27

De blaadjes knisperen onder mijn voeten en de vogels fluiten naar de anderen om aan te geven dat ik eraan kom. Ik heb me altijd afgevraagd waarom ze dat doen als ik in mijn menselijke gedaante rondloop. Zou het komen doordat de vogels bang zijn voor de mensen? Zou het komen doordat ze aanvoelen dat ik meer ben dan alleen een mens? Een roofdier, dat hen met plezier op zou eten. Vroeger klonk het geluid me als muziek in de oren, nu kan ik het missen als kiespijn. Momenteel kan ik elk geluid of beweging missen als kiespijn.
Waarom ik dan ook in het bos loop, weet ik niet zeker. Het bos heeft altijd een geruststellende werking op me gehad. Een soort medicijn tegen alle nare gedachtes. Vandaag werkt het niet. De geur van natte bladeren dringt mijn neus binnen. Heel even blijf ik staan om te ruiken, om me ergens anders op te focussen dan de twee jongens die elkaar elk moment (om mij) af kunnen maken. Hartstikke leuk. Hoe kan het ook anders.
Mijn neus pikt een andere geur op. Die van een konijn. Ik hoor opzij wat geritsel en getrappel van pootjes. Ik zie de sporen van een hert in de kersverse modder. Ik ben in het bos. De enige plaats waar ik nog thuishoor. De enige plaats waar ik me nog thuis voel. Best sneu eigenlijk, aangezien je thuis hoort te zijn waar je mate is. Welke, vraag ik me elke seconde af.
Ik verbreek mijn concentratie en loop weer een paar standvastige stappen door. Ik weet zeker dat de modder aan mijn zolen blijft plakken, maar dat maakt me niet uit. Een huis vol troep lopen is wel het minste van mijn problemen.

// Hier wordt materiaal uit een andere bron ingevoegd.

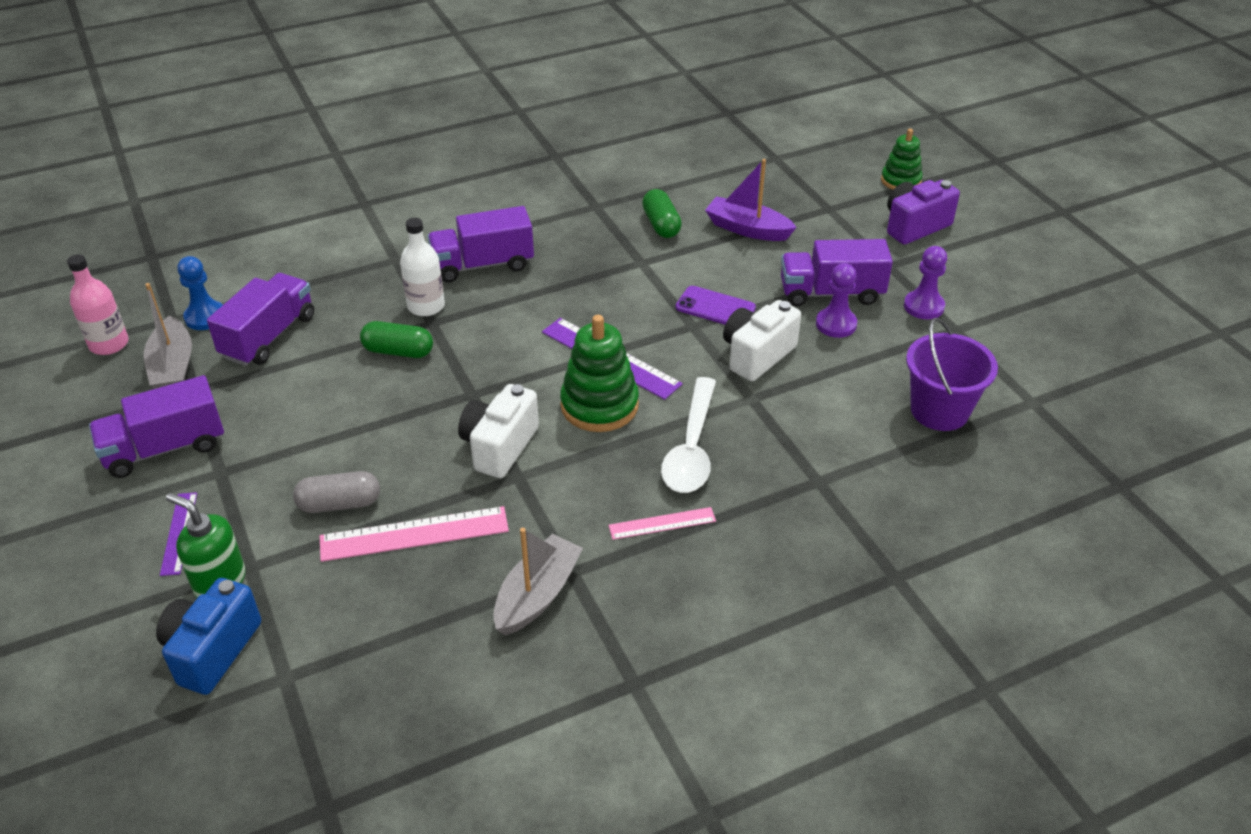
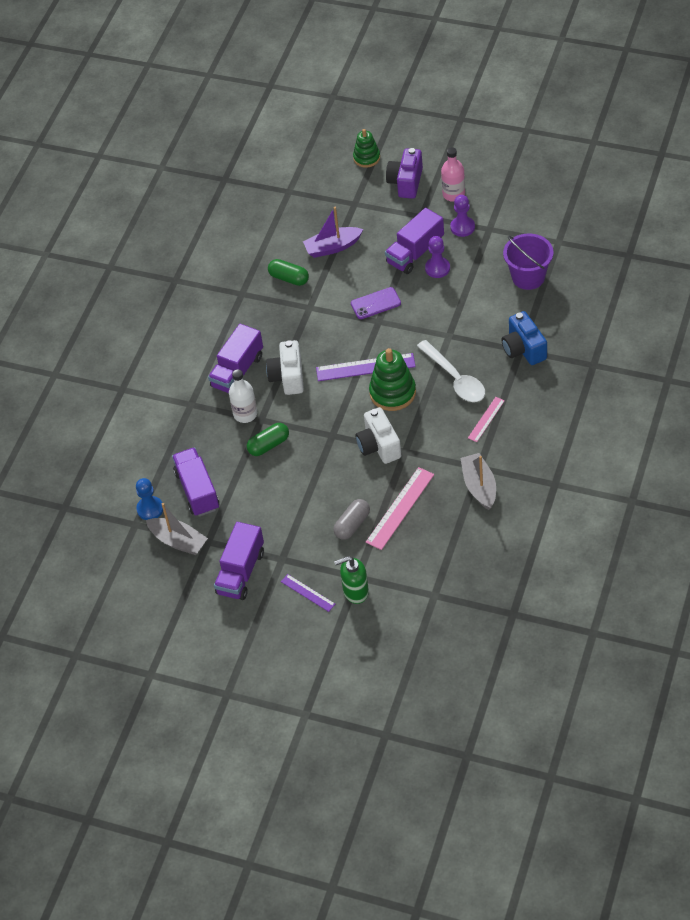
camera: 40 degrees left, 10 degrees up
pink bottle [67,254,129,355] -> pink bottle moved to [441,147,465,202]
blue camera [156,578,261,695] -> blue camera moved to [501,311,547,365]
white camera [723,300,801,381] -> white camera moved to [266,340,304,395]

Een scherpe pijn in mijn zij doorbreekt mijn gedachten. Ik val neer op de grond, het uitkermend van de pijn. Ik voel dat de modder zich aan mijn shirt vasthecht, maar dat draait op de achtergrond. Het pijltje in mijn zij neemt al mijn aandacht in bezit. Nog een pijltje, iets hoger deze keer, dringt mijn lijf binnen. Ik jammer. Als ik het met mijn vinger aanraak, voel ik er iets warms en vloeibaars overheen lopen.
'Je hebt haar al. Je hoeft niet nog een keer te schieten.' gromt een geërgerde stem. Een andere antwoordt woest grommend terug. 'Nog eens.' bromt een lage stem. Het volgende moment dringt een pijn nog een stukje hoger dan de tweede mijn lichaam binnen. Ik slaak een kreet en hoor het gefladder van alle vogeltjes die daardoor wegvliegen.
Een hoofd verschijnt in mijn gezichtsveld, maar echt zien kan ik het niet. Het enige wat overblijft zijn twee smeulende oranje ogen. Ik probeer weg te kruipen, maar ik kan me niet meer bewegen. Een doffe pijn vult mijn hele lichaam nu. Ik voel het gewoon kloppen, te samen met mijn veel te langzaam kloppende hart. En dan wordt alles donker.